I’ll close with a story. Little Philip was the most difficult child in Ms. Brown’s Sunday School class. He was the slowest in every regard, mentally and physically, and sometimes he would try the patience of the teacher and her other students. One Easter Sunday, she greeted her class with a surprise: rather than sit and study a lesson, they would get to outside on that beautiful spring day. She then gave each child a large empty plastic egg, and instructed them to go find some symbol in nature of new life, and put it in the egg. Back in the classroom, they would share their new-life symbols, opening the containers one by one in surprise fashion. After running about the church property in wild confusion, Philip and the other students returned to the classroom and placed the plastic eggs on the table. Surrounded by the children, the teacher began to open them one by one. After each one, whether a flower or leaf or even, best of all, a butterfly, the class would ooh and ahh. But then an egg was opened that had nothing inside. The children exclaimed, “That's stupid. That's not fair. Somebody didn't do their assignment.” And of course, all their heads turned toward Philip. “Philip, you don't ever do anything right,” one of the older children scolded. “There's nothing there!” “I did so do it,” Philip insisted. He was about to cry, because so many times he had done things wrong, or not known the right answer, but this time, he had thought long and hard about what to put in his egg. “I did do it. I thought the best sign of Spring was Easter. So my egg is empty, just like Jesus’ tomb was empty!”

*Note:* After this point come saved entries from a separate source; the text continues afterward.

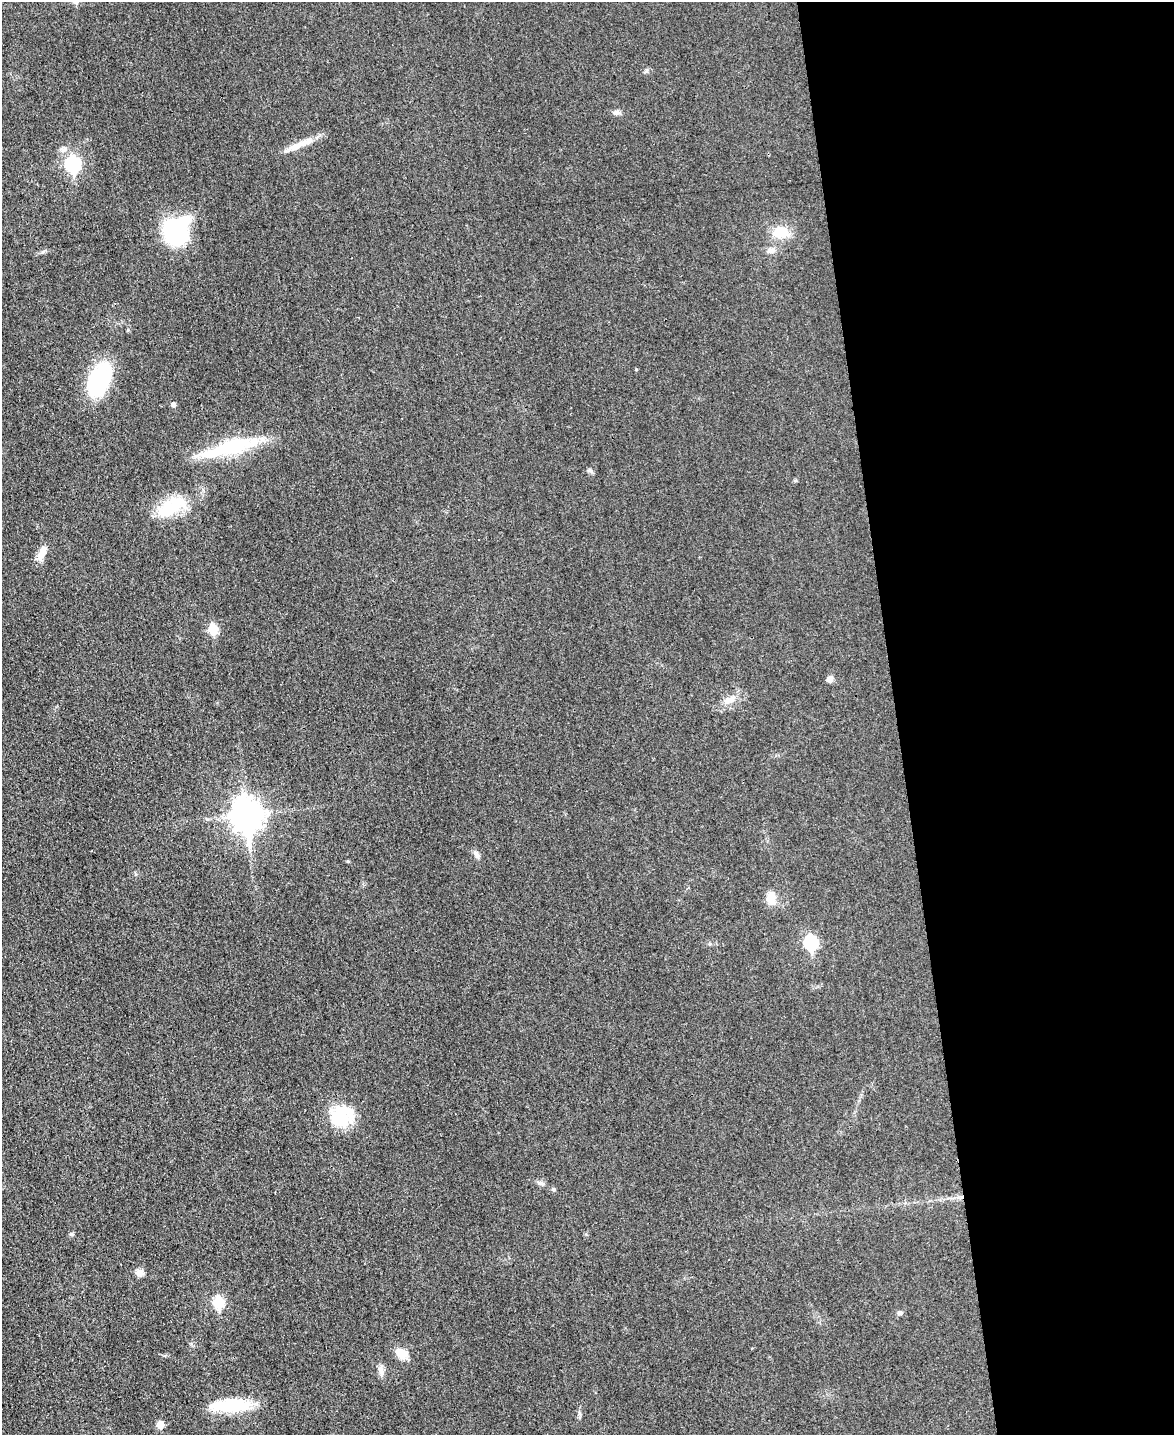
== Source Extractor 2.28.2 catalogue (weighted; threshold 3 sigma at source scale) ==
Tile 8 of 4 x 3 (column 4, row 2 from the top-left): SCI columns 3531-4702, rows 1686-3118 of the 4714 x 4696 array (HDU 1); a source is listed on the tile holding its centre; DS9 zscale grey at full resolution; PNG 1176 x 1437 px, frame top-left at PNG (2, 2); no overlay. Shown black and unused: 24% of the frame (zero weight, under 3 of 4 exposures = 2% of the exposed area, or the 3 px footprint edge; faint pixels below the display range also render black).
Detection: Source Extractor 2.28.2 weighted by HDU 2 'WHT'; one run over the whole footprint, this tile lists its part. Background 0.0269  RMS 0.0049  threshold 0.0222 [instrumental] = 3 sigma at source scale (4.5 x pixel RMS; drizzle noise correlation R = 1.50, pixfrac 1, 0.05/0.05 arcsec/px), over >= 5 px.
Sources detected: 33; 2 inside a brighter object's white glare — not listed; the other 31 listed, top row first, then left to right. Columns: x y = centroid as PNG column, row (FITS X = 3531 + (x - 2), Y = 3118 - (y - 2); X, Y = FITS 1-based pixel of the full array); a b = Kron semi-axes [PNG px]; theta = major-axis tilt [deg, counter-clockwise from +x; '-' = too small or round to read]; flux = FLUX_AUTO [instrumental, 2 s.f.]
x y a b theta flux
617 112 10 6 5 1.7
300 144 43 7 24 7.1
63 149 9 8 - 2
73 164 8 7 - 75
174 232 24 21 -54 55
781 232 16 13 -3 11
771 250 10 7 -6 2.3
100 379 34 19 64 43
174 405 5 5 - 1.6
232 446 62 20 12 33
590 471 9 5 -22 1.1
171 507 43 21 27 22
42 553 19 8 65 4.9
213 629 6 6 - 20
830 679 7 6 - 2.8
730 700 18 9 23 4.8
247 815 12 10 -82 670
476 854 10 6 -58 1.9
348 861 4 4 - 0.55
771 898 13 10 -82 6.7
811 943 7 6 - 55
342 1116 29 23 22 22
540 1183 10 5 -18 1.4
71 1234 6 4 -44 0.75
140 1273 11 9 86 2.5
219 1302 7 6 - 28
900 1312 7 6 - 1.2
402 1353 17 12 -34 6
381 1371 15 6 -81 2.5
231 1405 47 14 2 24
160 1425 6 5 - 6.5
Unlisted compact peaks at least as high as the median listed source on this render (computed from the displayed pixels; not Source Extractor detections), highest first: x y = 553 1189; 42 252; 636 369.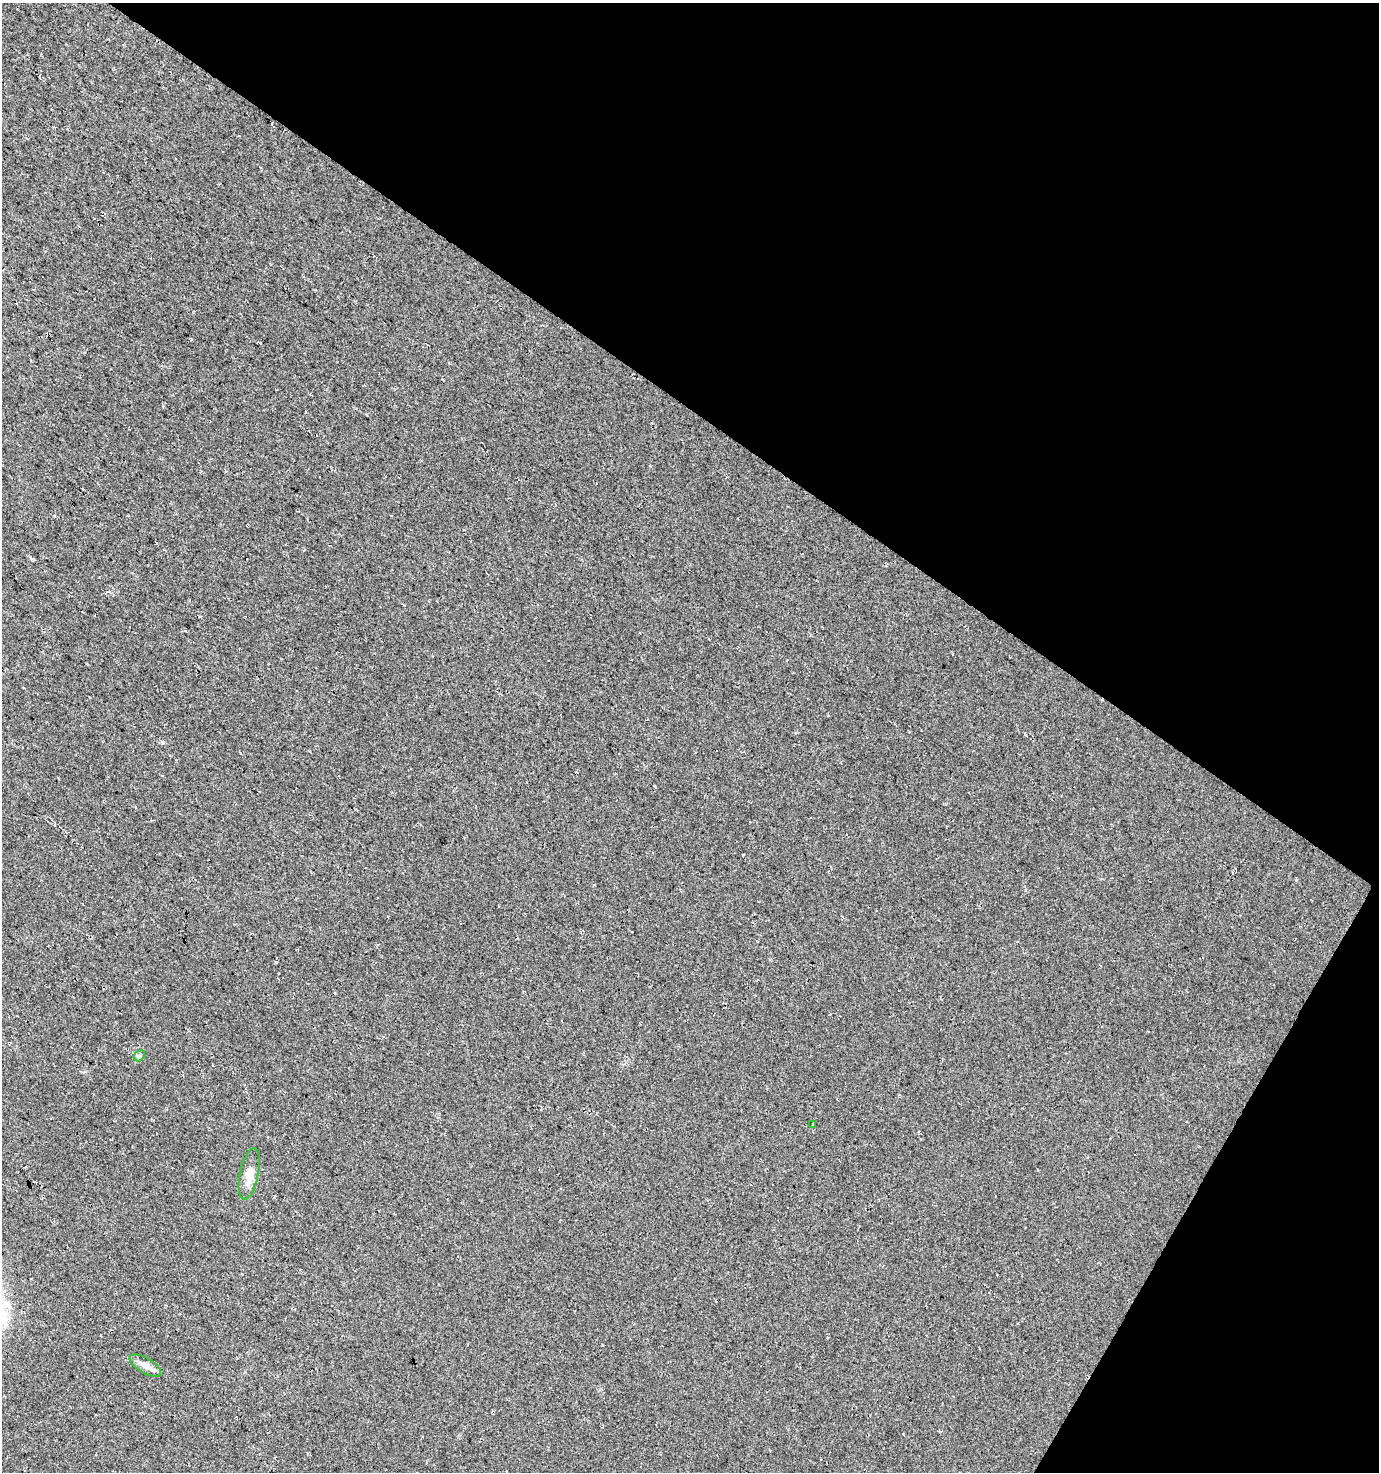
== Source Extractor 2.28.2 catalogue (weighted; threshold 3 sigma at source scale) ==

Silence followed. Even the teacher was speechless for a moment, and then she realized that Philip had indeed been listening to her when she taught the greatest story ever told, the story of Easter, the story of resurrection and empty tomb, the story of Jesus the Risen Lord.
As fate would have it, not long after that event, Philip died. The same ailment that made him the slowest in the class had also made him weak to disease. And on the day of his funeral, all his friends and classmates came and placed an empty egg at the side of his grave, an expression of their hope in the very thing that Philip had come to understand... the one thing he had done right.
And the end of the story, the happy ending, is not just that Jesus
arose from the dead, but that he did it for Philip, and for all the other children and outcasts and losers... like you and me. And he invites you to join him in the victory... even if you are the slowest kid in the class, or the weakest or the poorest, the littlest rascal or the biggest sinner. Whatever your lot in life, God gives Easter to you. Give Him your humble heart, and he’ll give to you the title of champion! Jesus has risen...
In the name of the Father, and of the Son, and of the Holy Spirit. Amen.